WHAT YOU NEED TO DO
A – Copy the part of the data.table post that starts at the words "In this answer, Matt" and stops after the words "reproducible example below).".
B – Name every R package that the data.table post uses or mentions.
C – Condense the paragraph of the data.table post that begins "Additional context." into a single sentence that keeps its main points.

SOURCE DOCUMENT
= = = = = = =
Problem. When I work with large datasets (millions of rows) in R, I use the data.table package. Recently, I have had to work with string identifiers (such as "AEREOBCOIRE045451O34") that have low cardinality in the sense of unique(x)/length(x). There is a question of which type is appropriate for storing such identifiers: character or factor?
In this answer, Matt Dowle explains that operations in data.table have been optimized for character. After reading it, my take-away was that I should always use character identifiers. However
- This comment by @MichaelChirico suggests that this reasoning is outdated.
- There can be a significant memory gain in using
factors(about 20% in the reproducible example below).
Question. Given the reproducible example below, there are significant gains in terms of memory from switching to factor-type identifiers. Is there a trade-off between memory and speed here? Specifically, since Matt Dowle explains that some operations are optimized for characters, what would be the costs of using factors instead?
Additional context. The issue of characters vs. factors has been discussed a lot on Stack Overflow (see for example here (1), here (2) or here (3); there are many others). The advice provided has evolved quite a bit over time, and, as of today, it's not clear from reading previous answers what the best practice is.
Reproducible example for memory usage.
library(data.table)
library(pryr)
set.seed(1234)
N <- 1e7
vec_id <- stringi::stri_rand_strings(100, 40)
id_lowcard <- sample(vec_id, size = N, replace = TRUE)
v1 <- runif(N)
v2 <- rnorm(N)
A <- data.table(id_lowcard,
v1,
v2)
B <- data.table(as.factor(id_lowcard),
v1,
v2)
cat("Memory gain: ", round((object_size(A) / object_size(B) - 1) * 100), "%")
= = = = = = =
RECORD LIST

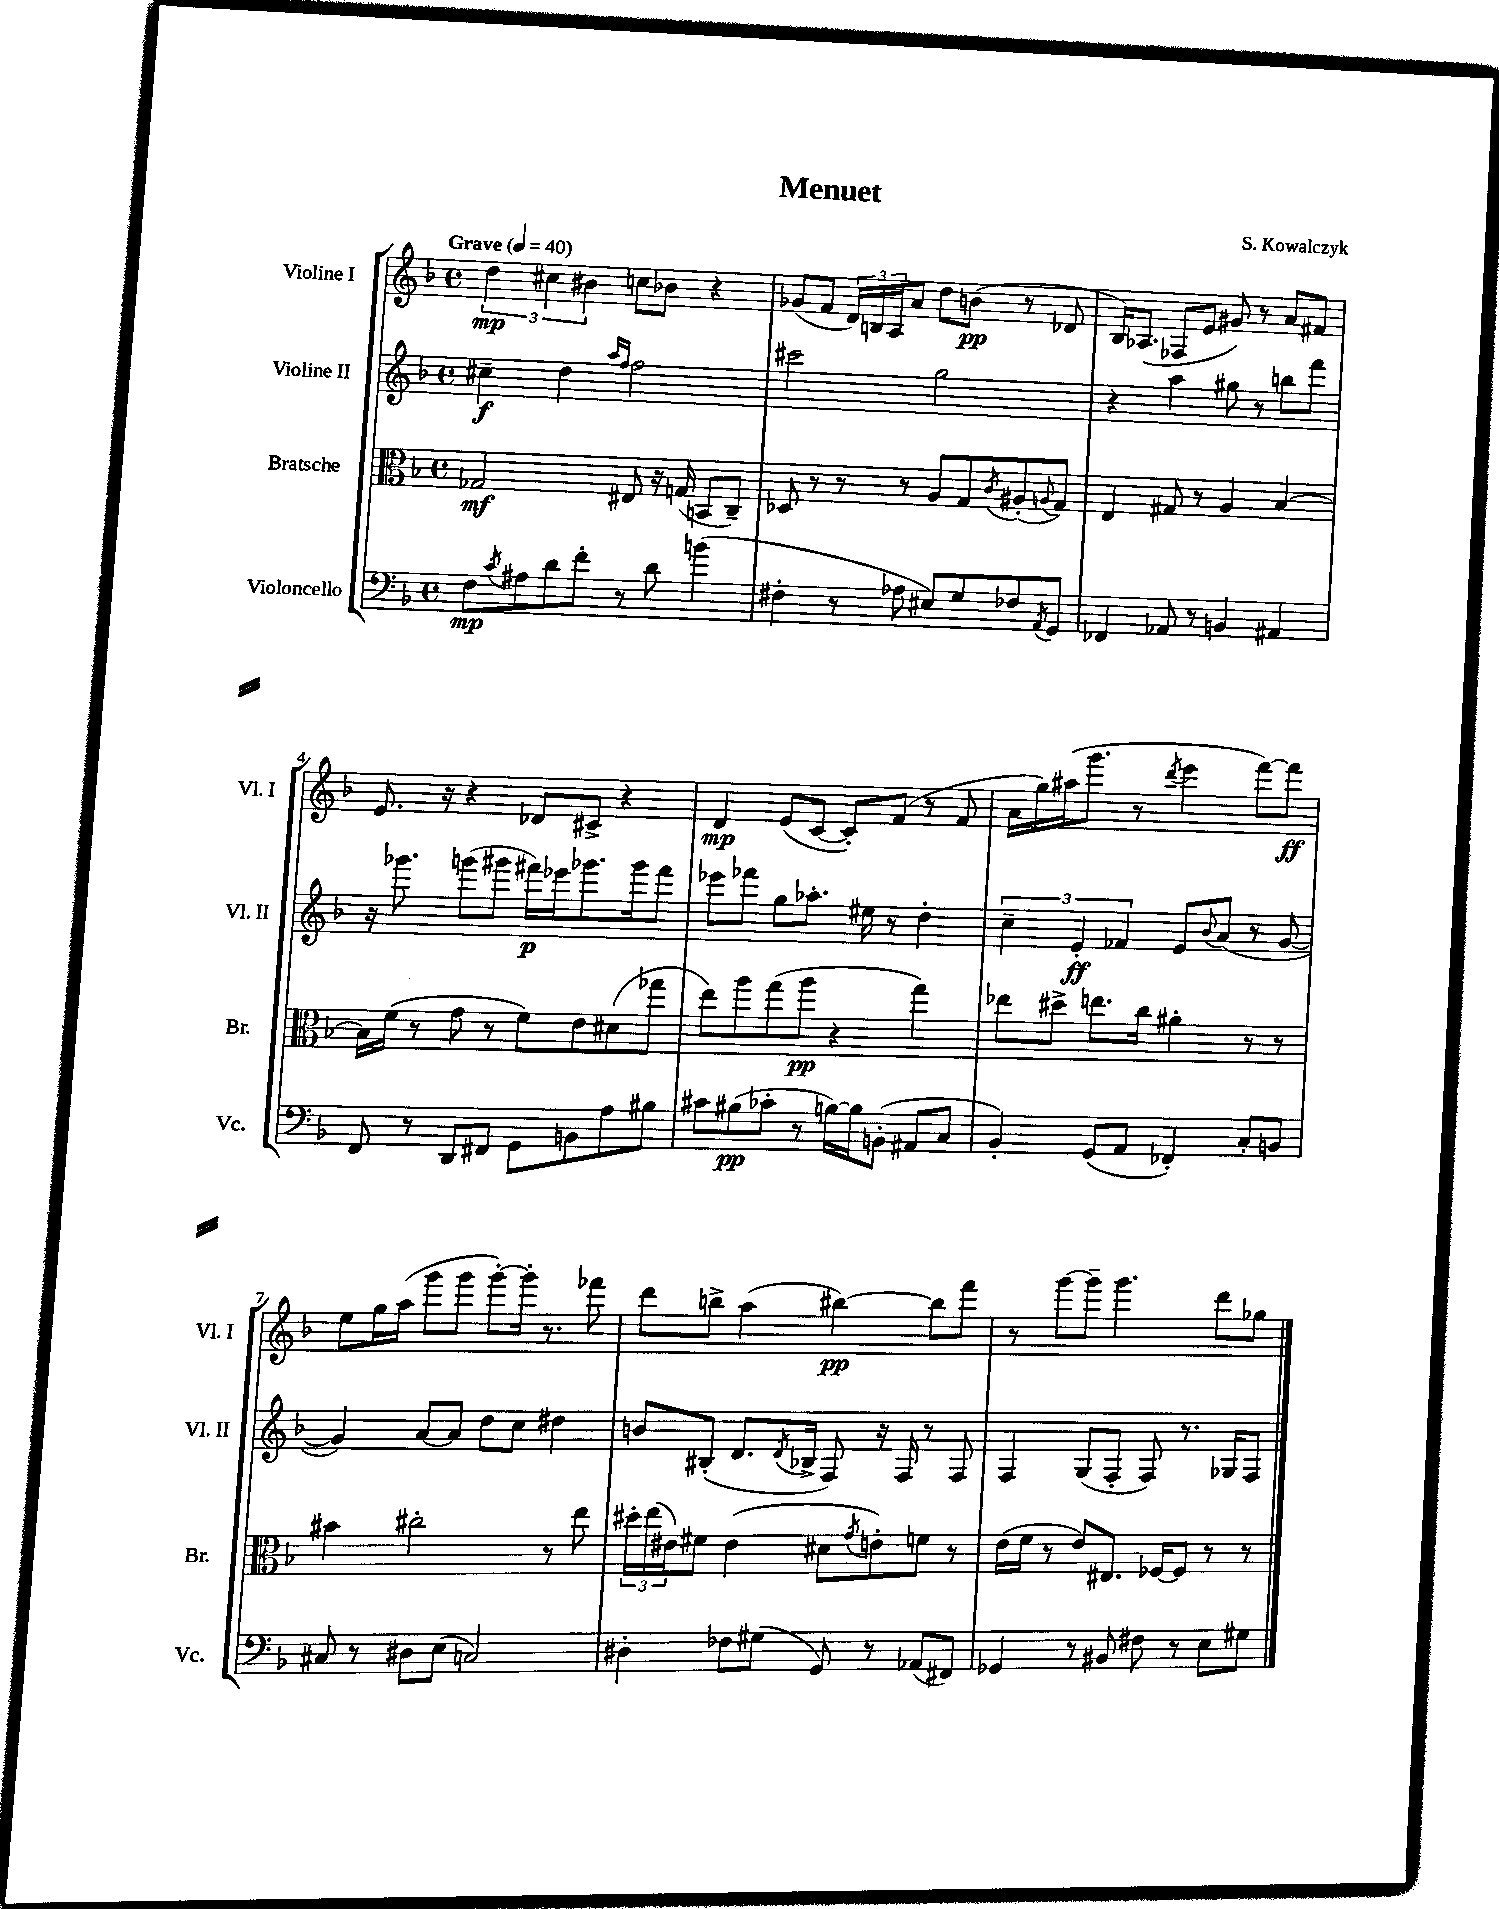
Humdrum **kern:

**kern	**kern	**kern	**kern
*staff4	*staff3	*staff2	*staff1
*clefF4	*clefC3	*clefG2	*clefG2
*k[b-]	*k[b-]	*k[b-]	*k[b-]
*M4/4	*M4/4	*M4/4	*M4/4
*met(c)	*met(c)	*met(c)	*met(c)
*MM40	*MM40	*MM40	*MM40
8F	2G-	4cc#~	6dd
8qc	.	.	.
8A#	.	.	.
.	.	.	6cc#
8d	.	4dd	.
.	.	.	6b#
8f'	.	.	.
.	.	16qqaa	.
.	.	16qqff	.
8r	8E#	2ff	8cc
8d	16r	.	8b-
.	(16G	.	.
(4b	8BB	.	4r
.	8C~)	.	.
=	=	=	=
4F#'	8D-	2ccc#	(8g-
.	8r	.	8f
8r	8r	.	24d)
.	.	.	24B
.	.	.	24A
8A-	8r	.	8a
8E#)	8A	2gg	8dd
8G	8G	.	(8b
.	8qc	.	.
8F-	(8A#'	.	8r
8qAA	8qqA	.	.
8GG	8G)	.	8d-
=	=	=	=
4FF-	4E	4r	16B-)
.	.	.	(8.A-
8AA-	8G#	4aa	8F-
8r	8r	.	8e
4BB	4A	8gg#	8g#)
.	.	8r	8r
4AA#	[4B-	8bb	8a
.	.	8fff	8f#
=	=	=	=
8FF	16B-]	16r	8.e
.	(16f	8.ggg-	.
8r	8r	.	.
.	.	.	16r
8DD	8g	(8ggg	4r
8FF#	8r	8ggg#	.
8GG	8f)	16fff#)	8d-
.	.	16eee-	.
8BB	8e	8.ggg-	8c#^
8A	(8d#	.	4r
.	.	16ggg-	.
8B#	8gg-	8fff#	.
=	=	=	=
8c#	8ee)	8eee-	4d
(8B#	8aa	8fff-	.
8c-'	(8gg	8gg	(8e
8r	8aa	8.aa-'	[8c
[16B)	4r	.	8c'])
16B]	.	16ee#	.
(8BB'	.	8r	(8f
8AA#	4gg)	4dd'	8r
8C	.	.	8f
=	=	=	=
4BB-')	8ee-	6cc~	16a
.	.	.	16gg)
.	8dd#^	.	(16aa#
.	.	6e'	.
.	.	.	8.ggg
(8GG	8.ee	.	.
.	.	6f-	.
8AA	.	.	8r
.	16cc	.	.
.	.	.	8qddd
4FF-')	4a#'	8e	4eee
.	.	8qqb-	.
.	.	(8a	.
8C'	8r	8r	[8fff)
8BB	8r	[8g	8fff]
=	=	=	=
8C#	4b#	4g])	8ee
8r	.	.	16gg
.	.	.	(16aa
8D#	2cc#'	[8a	8ggg
(8E	.	8a]	8ggg
2C)	.	8dd	[8ggg')
.	.	8cc	16ggg']
.	.	.	8.r
.	8r	4dd#	.
.	8ee	.	8fff-
=	=	=	=
4D#'	24dd#'	8b	8ddd
.	(24ee	.	.
.	24e#)	.	.
.	8f#	(8B#'	8bb^
8F-	(4e#	8.d	(4aa
(8G#	.	.	.
.	.	8qd	.
.	.	16B-^	.
8GG)	8d#	8F)	[4bb#)
.	8qg	.	.
8r	8e')	16r	.
.	.	16F	.
(8AA-	8f	8r	8bb#]
8FF#)	8r	8F	8fff
=	=	=	=
4GG-	(16e	4F	8r
.	16f	.	.
.	8r	.	[8ggg
8r	8e)	(8G	8ggg~]
8BB#	8.E#	8F'	4.ggg
8F#	.	8F)	.
.	[16F-	.	.
8r	8F-]	8.r	.
8E	8r	.	8ddd
.	.	16G-	.
8G#	8r	8F	8gg-
==	==	==	==
*-	*-	*-	*-
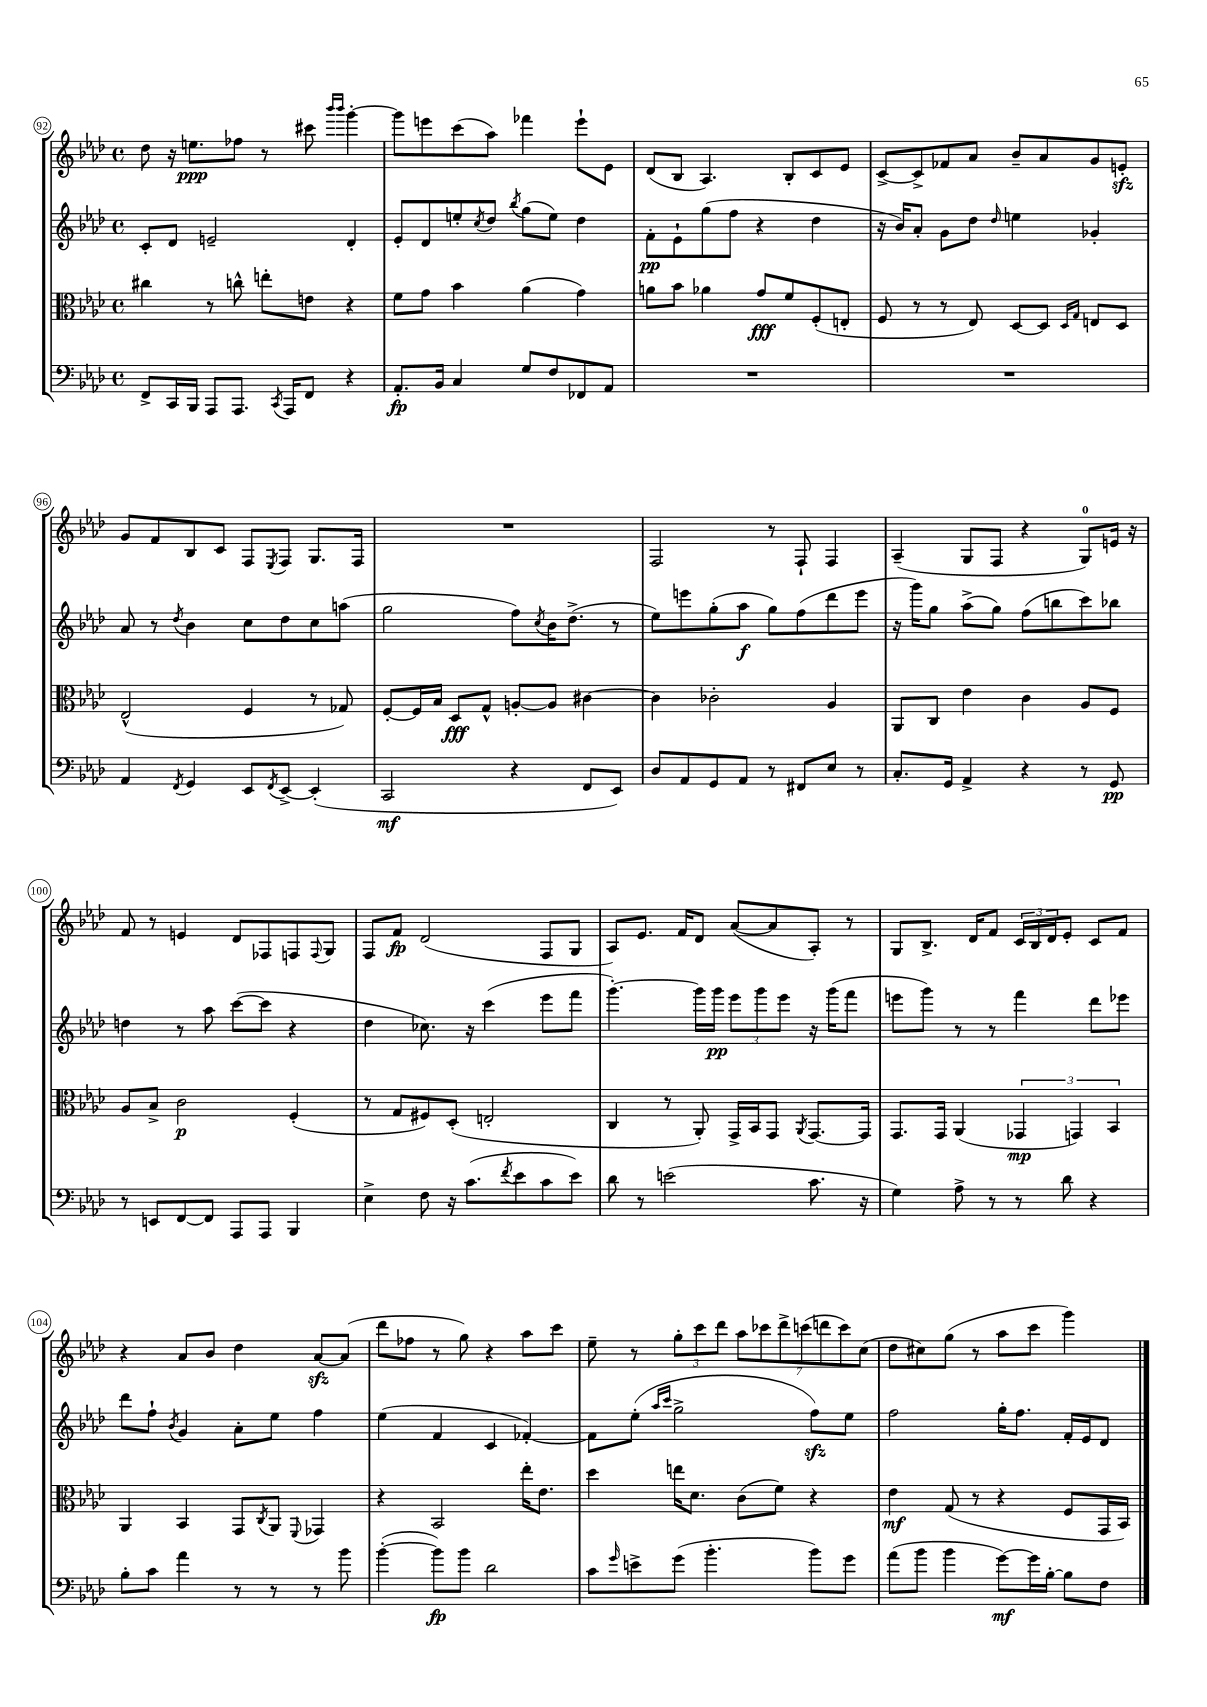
= = = = = = =
RESULTS
A –
In this answer, Matt Dowle explains that operations in data.table have been optimized for character. After reading it, my take-away was that I should always use character identifiers. However
- This comment by @MichaelChirico suggests that this reasoning is outdated.
- There can be a significant memory gain in using
factors(about 20% in the reproducible example below).

B – data.table, pryr, stringi

C – Characters versus factors has been discussed often on Stack Overflow, but the advice has changed over time, and earlier answers leave the current best practice unclear.